Por último está la cuestión de si el teatro de aquel momento en particular —finales de la década de 1940— vivía en una suerte de innombrable ambiente profético o si éste era meramente imaginario; en realidad, pocos hablaban de este regalo o carga, pero en algunas cabezas la pieza teatral como forma poseía algo parecido a un potencial fatídico capaz de iluminar el destino de la sociedad. Por supuesto, esto era, si no la función y la columna vertebral de las obras clásicas, sí su innegable aditamento. En la hora de su nacimiento, Un tranvía reflejaba el destino del marginado en la sociedad norteamericana y ponía en juego la cuestión de la justicia. Pero lo hacía desde el envés, desde la cara oculta. En realidad, Williams había escrito mucho antes lo que podría etiquetarse como teatro social con un tinte inequívocamente izquierdista: el individuo herido frente a las injusticias de una sociedad brutal. (Anteriormente había escrito una obra de ambiente carcelario, Not About Nightingales [No sobre ruiseñores], que en el año 2000 llevó a los escenarios de Broadway Colin Redgrave con una poderosa puesta en escena.) En Un tranvía y en otra obra de tonalidades más recónditas como El zoo de cristal, el individuo y su vida interior se desplazaban al centro del escenario y quedaban simbolizadas las condiciones sociales, como sucede con Stanley Kowalski y con el desaparecido padre de El zoo. Williams el poeta no era tan políticamente neutral como muchos suponen y parte de la inmensa oleada de aprecio que suscitó el Tranvía fue un tributo a su realidad social amén de a su poética personal. Y fue toda una suerte para la pieza y para su autor verse guiados por un Kazan que comprendía al público de Nueva York y mantuvo intactos los vínculos de la obra con la tradición realista al tiempo que concedía libertad plena al lenguaje de los personajes. Kazan tenía poca paciencia con el simbolismo o la abstracción, confesaba que le resultaba incómodo pensar en dirigir un Shakespeare o algún otro clásico, y, en efecto, fracasaría una década más tarde con una torpe puesta en escena de The Changeling[1], a la que, por así decirlo, quebró la columna intentando plegar su lirismo en pos de un realismo callejero. En Un tranvía, sin embargo, lo real y lo lírico se mezclaban suavemente para emerger con una voz unificada.

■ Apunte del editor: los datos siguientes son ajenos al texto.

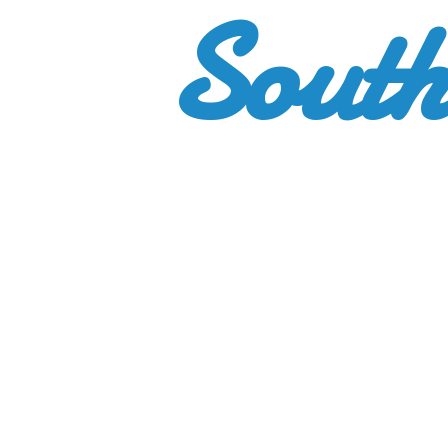
South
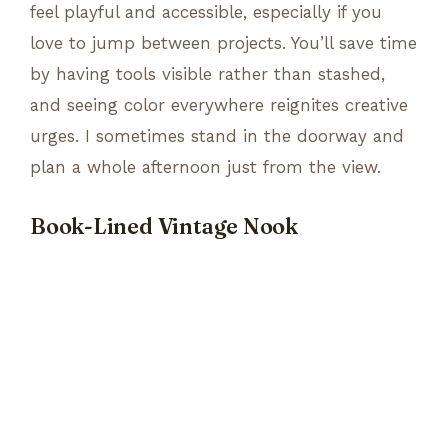
feel playful and accessible, especially if you
love to jump between projects. You’ll save time
by having tools visible rather than stashed,
and seeing color everywhere reignites creative
urges. I sometimes stand in the doorway and
plan a whole afternoon just from the view.
Book-Lined Vintage Nook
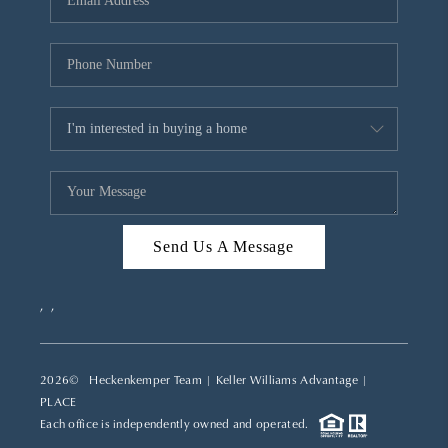
REVIEWS
CAREERS
ABOUT PLACE
CONNECT
TOP AREAS
Send Us A Message
,
,
2026
© Heckenkemper Team | Keller Williams Advantage |
PLACE
Each office is independently owned and operated.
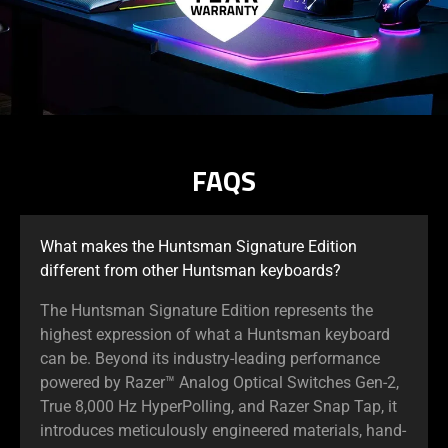
FAQS
What makes the Huntsman Signature Edition
different from other Huntsman keyboards?
The Huntsman Signature Edition represents the
highest expression of what a Huntsman keyboard
can be. Beyond its industry-leading performance
powered by Razer™ Analog Optical Switches Gen-2,
True 8,000 Hz HyperPolling, and Razer Snap Tap, it
introduces meticulously engineered materials, hand-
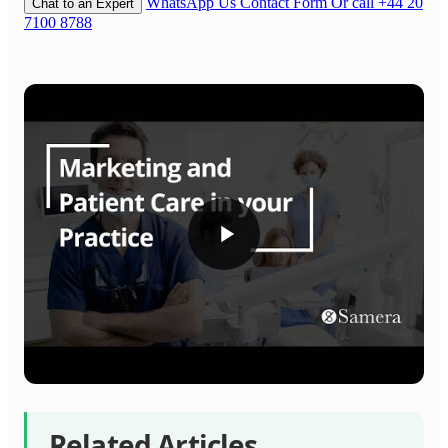
WhatsApp Us
Contact Form
Or call +44 20
Chat to an Expert
7100 8788
Related Articles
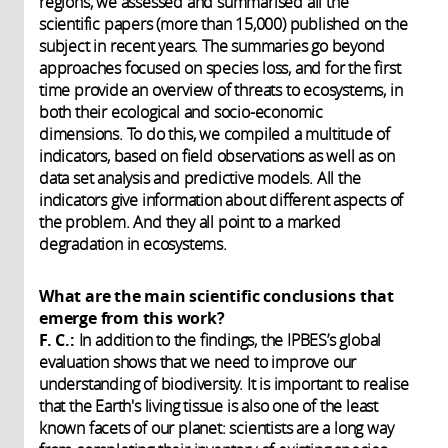
regions, we assessed and summarised all the
scientific papers (more than 15,000) published on the
subject in recent years. The summaries go beyond
approaches focused on species loss, and for the first
time provide an overview of threats to ecosystems, in
both their ecological and socio-economic
dimensions. To do this, we compiled a multitude of
indicators, based on field observations as well as on
data set analysis and predictive models. All the
indicators give information about different aspects of
the problem. And they all point to a marked
degradation in ecosystems.
What are the main scientific conclusions that
emerge from this work?
F. C.:
In addition to the findings, the IPBES’s global
evaluation shows that we need to improve our
understanding of biodiversity. It is important to realise
that the Earth's living tissue is also one of the least
known facets of our planet: scientists are a long way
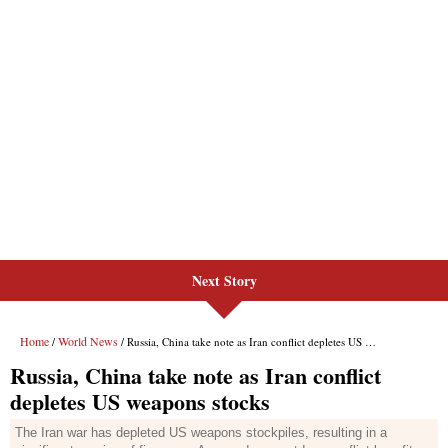
Next Story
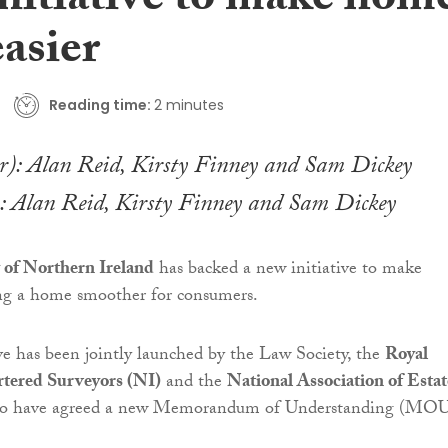
initiative to make hom
easier
Reading time:
2 minutes
): Alan Reid, Kirsty Finney and Sam Dickey
 of Northern Ireland
has backed a new initiative to make
ing a home smoother for consumers.
ve has been jointly launched by the Law Society, the
Royal
rtered Surveyors (NI)
and the
National Association of Estat
ho have agreed a new Memorandum of Understanding (MOU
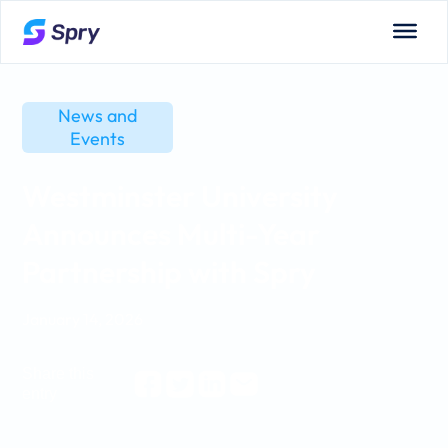
News and
Events
Westminster University
Announces Multi-Year
Partnership with Spry
January 14, 2026
Share this
entry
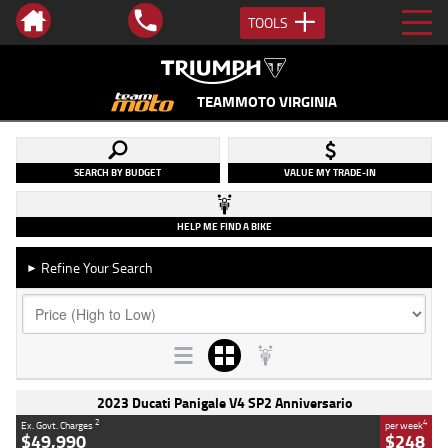
TOOLS
TEAMMOTO VIRGINIA
SEARCH BY BUDGET
VALUE MY TRADE-IN
HELP ME FIND A BIKE
Refine Your Search
►
2023 Ducati Panigale V4 SP2 Anniversario
2
4
Ex. Govt. Charges
per week
$49,990
$248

En justicia hay que decir que medio siglo después la obra no ha salido precisamente bien parada. Vi dos montajes extraordinariamente publicitados que compartían el fracaso de no comprender su lenguaje, que optaban por una suerte de naturalismo desnudo adecuado para la televisión pero no para la escena y no para esta obra, cimentada en una dicción gozosamente vocalizada. En cierta puesta en escena, a la famosa estrella de cine que interpretaba a Blanche Dubois apenas se la oía; en otra, el actor que interpretaba a Stanley hacía una imitación consciente y evidente de Brando. La caricatura puede ser el destino de obras de tanto éxito como Un tranvía precisamente porque, irónicamente, han sido mucho y bien exploradas en escuelas de arte dramático y cursos de interpretación. Sus personajes se han convertido en figuras de piedra con ojos en mármol. Un tranvía es un grito de dolor, olvidar esto es olvidarse de la obra.